Pride far from alone in financial woes

Festival board will ask city for large grant


While the Ottawa-Gatineau Pride Committee shoulders a $178,211 debt and lurches toward their sponsorship deadline and an uncertain future, a city of Ottawa committee has suggested bailing out the financially imperilled Canadian Tulip Festival and Festival Franco-Ontarien, to the combined tune of $125,000.

“The Tulip Festival and Franco-Ontarien are in particularly critical emergencies for different reasons,” says Colleen Hendrick, director of the city’s Cultural Services And Community Funding branch.

Staff reports prepared for the city’s Corporate Services And Economic Development Committee (CSEDC) recommend city hall give the tulip festival a $75,000 emergency grant and the Festival Franco-Ontarien a $50,00 grant. The committee approved the grants Apr 4, and forwarded the matter to city council for a final decision.

The Tulip Festival has incurred deficits for four years, including last year’s deficit of $30,657. It owes $104,267 to creditors for 2003, and $240,000 to creditors for 2005. Its debts include $32,613 for OC Transpo shuttle bus service, which the committee wants the city to forgive. The one-time emergency grant could also help appease the festival’s other creditors.

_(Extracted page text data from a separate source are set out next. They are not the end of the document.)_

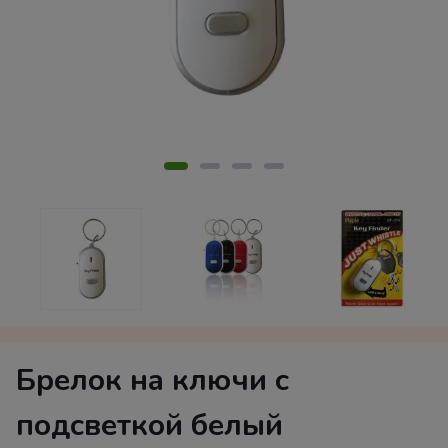
Брелок на ключи с
подсветкой белый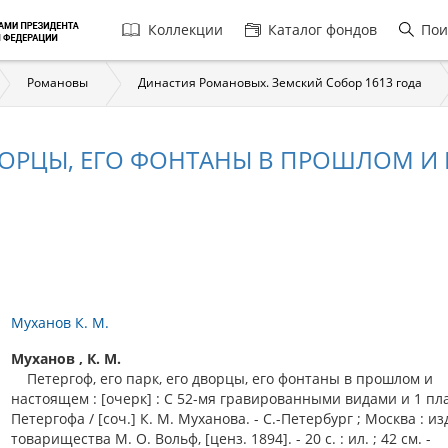
Главная
Коллекции
Каталог фондов
Пои
навигация
Романовы
Династия Романовых. Земский Собор 1613 года
 ДВОРЦЫ, ЕГО ФОНТАНЫ В ПРОШЛОМ 
Муханов К. М.
Муханов , К. М.
Петергоф, его парк, его дворцы, его фонтаны в прошлом и
настоящем : [очерк] : С 52-мя гравированными видами и 1 пл
Петергофа / [соч.] К. М. Муханова. - С.-Петербург ; Москва : и
товарищества М. О. Вольф, [ценз. 1894]. - 20 с. : ил. ; 42 см. -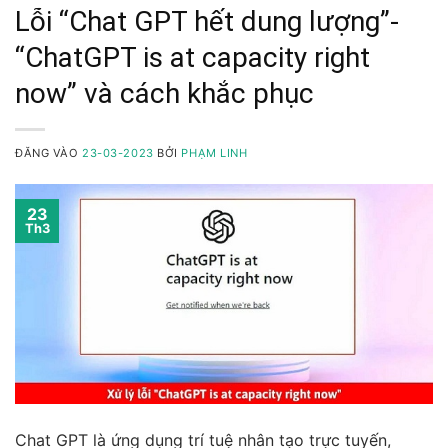
Lỗi “Chat GPT hết dung lượng”-
“ChatGPT is at capacity right
now” và cách khắc phục
ĐĂNG VÀO
23-03-2023
BỞI
PHẠM LINH
23
Th3
Chat GPT là ứng dụng trí tuệ nhân tạo trực tuyến,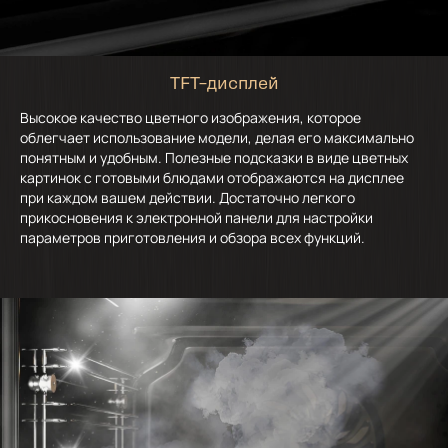
TFT–дисплей
Высокое качество цветного изображения, которое
облегчает использование модели, делая его максимально
понятным и удобным. Полезные подсказки в виде цветных
картинок с готовыми блюдами отображаются на дисплее
при каждом вашем действии. Достаточно легкого
прикосновения к электронной панели для настройки
параметров приготовления и обзора всех функций.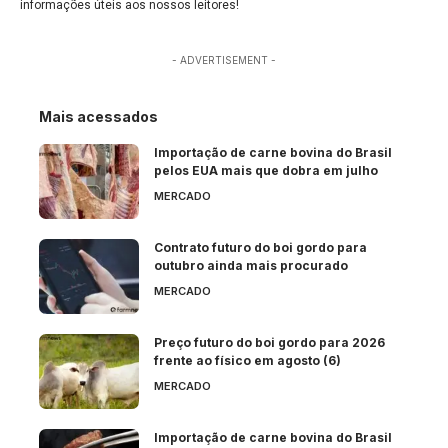
informações úteis aos nossos leitores!
- ADVERTISEMENT -
Mais acessados
Importação de carne bovina do Brasil
pelos EUA mais que dobra em julho
MERCADO
Contrato futuro do boi gordo para
outubro ainda mais procurado
MERCADO
Preço futuro do boi gordo para 2026
frente ao físico em agosto (6)
MERCADO
Importação de carne bovina do Brasil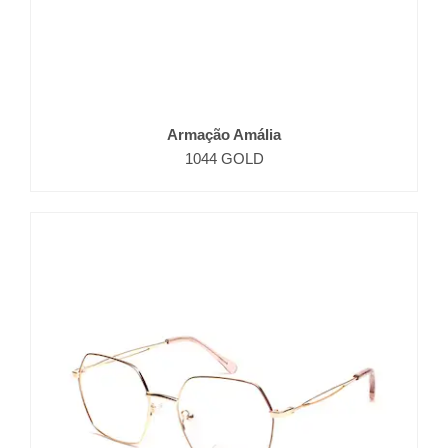
Armação Amália
1044 GOLD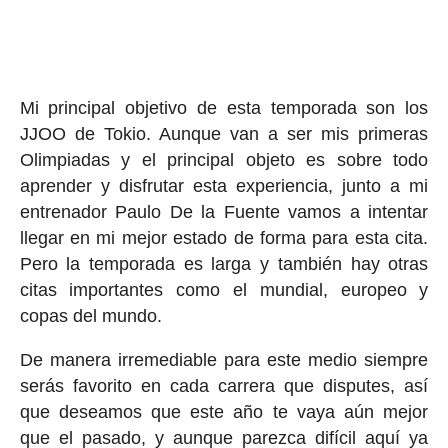
Mi principal objetivo de esta temporada son los
JJOO de Tokio. Aunque van a ser mis primeras
Olimpiadas y el principal objeto es sobre todo
aprender y disfrutar esta experiencia, junto a mi
entrenador Paulo De la Fuente vamos a intentar
llegar en mi mejor estado de forma para esta cita.
Pero la temporada es larga y también hay otras
citas importantes como el mundial, europeo y
copas del mundo.
De manera irremediable para este medio siempre
serás favorito en cada carrera que disputes, así
que deseamos que este año te vaya aún mejor
que el pasado, y aunque parezca difícil aquí ya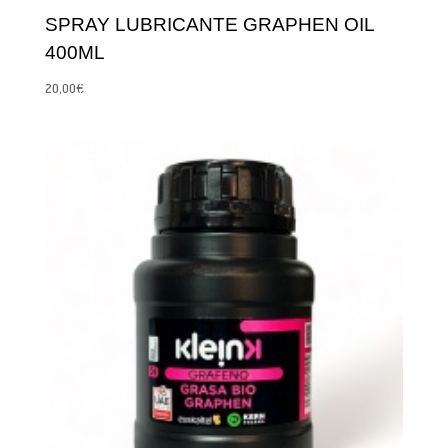
SPRAY LUBRICANTE GRAPHEN OIL
400ML
20,00
€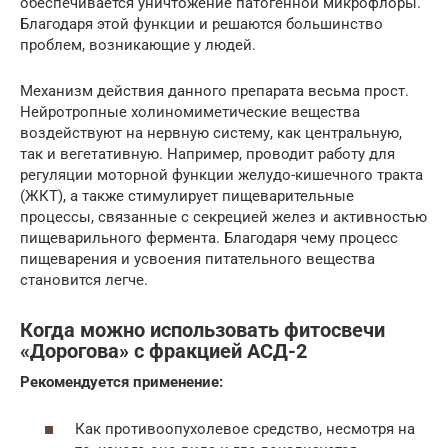
обеспечивается уничтожение патогенной микрофлоры.
Благодаря этой функции и решаются большинство
проблем, возникающие у людей.
Механизм действия данного препарата весьма прост.
Нейротропные холиномиметические вещества
воздействуют на нервную систему, как центральную,
так и вегетативную. Например, проводит работу для
регуляции моторной функции желудо-кишечного тракта
(ЖКТ), а также стимулирует пищеварительные
процессы, связанные с секрецией желез и активностью
пищеварильного фермента. Благодаря чему процесс
пищеварения и усвоения питательного вещества
становится легче.
Когда можно использовать фитосвечи
«Дорогова» с фракцией АСД-2
Рекомендуется применение:
Как противоопухолевое средство, несмотря на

The CSEDC also recommends giving a $50,000 emergency grant to the Festival Franco-Ontarien, which declared bankruptcy in early January and has been resurrected as a non-profit corporation with a largely new board.

The Festival Franco-Ontarien has been fighting to survive since last summer, when its board of directors discovered that $380,000 was missing from their coffers, $280,000 of which was owed to creditors. In early January, the festival officially proceeded with legal action against Cobalt Events, the private firm that managed the 2005 festival.

Julian Armour, president of the Festival Network – a coalition of local festivals – thinks Pride should approach the city to ask for the same deal as the Tulip Festival and the Festival Franco-Ontarien.

“I think that they should certainly consider discussing it,” Armour says. “I mean, it’s a precedent that they should be looking at.”

Historically, city hall has underfunded Pride. The city gave the Pride committee a grant of $4,000 in 2002 and $3,000 in 2003, but nothing in 2004. In comparison, other festivals routinely rack up grants in the tens of thousands of dollars. Interestingly, other major Canadian and US cities routinely grant their Pride festivals tens of thousands of dollars.

When asked if the Pride Festival should also get a one-time emergency grant and if festivals should generally get more municipal funding, Hendrick says, “I think there are issues of sustainability for festivals.

“That’s quite evident in terms of the Tulip Festival and Franco-Ontarien,” Hendrick adds. “And $626,000 today is being used to support 24 festival organizations. We need to look at what level of city funding should be provided for festivals.”

An Apr 3 city memo breaks down how much each festival is in arrears to the city by the end of 2005. The Pride festival looks good in comparison to others.

 

The Canadian Tulip Festival owes $32,614, cumulatively; the Festival Franco-Ontarien, $2,345; Pride Festival, $16,516; the Cisco Systems Bluesfest, $41,438; and the Canadian Urban Music Festival, $4,432.

Darren Fisher, co-chair of the Pride Committee, says that it is common for festival organizers to approach the city, hat in hand, sooner or later.

“Every festival that has been in trouble with the city has tried to negotiate with the city, and it puts them in a weird spot,” Fisher says. “They’re probably the one creditor that’s common to every festival, which means that if they do it for one, it really has a large impact.”

Hendrick notes that Pride is eligible for city funding this year, despite having a deficit and owing creditors money.

“They can’t use city funds to address their past deficits,” Hendrick says. “It has to go to their program. They need a financial plan to deal with a deficit just like any organization would.”

Fisher wants to see city hall take a different approach to the grants. In the past, city hall has given grants for the cultural components of the Pride festival, but then billed the festival for the much larger cost of services such as road closure, policing and garbage cleanup. Fisher has an alternative. He wants city hall to stop billing for those services and continue to provide grants for the cultural aspects of the Pride festivities and all festivals.

The city should “help us showcase our culture. The grant should be to help develop that culture.”

A new approach to festival funding is needed at city hall, Armour adds, one that recognizes the importance of festivals to the quality of life in Ottawa and to local businesses. Municipal funding has to increase, he says.

“In our organization [the Ottawa Chamber Music Society], the city of Ottawa funding is about five percent of our total budget, but it creates a buffer of stability. If we can get that up, then we attract all of this other funding. We want a stable industry. As long we’re cutting it this close, you’re always going to see, every year, a couple of organizations accumulating a pretty big debt.”

The city might be starting to listen, although the response could be just another bureaucratic layer. Hendrick says city hall might set up an arts investment steering committee.

“The intent is to look at those issues of sustainability for arts and festival organizations. If the terms of reference get approved by council, we’ll be starting with the steering committee at the end of April.”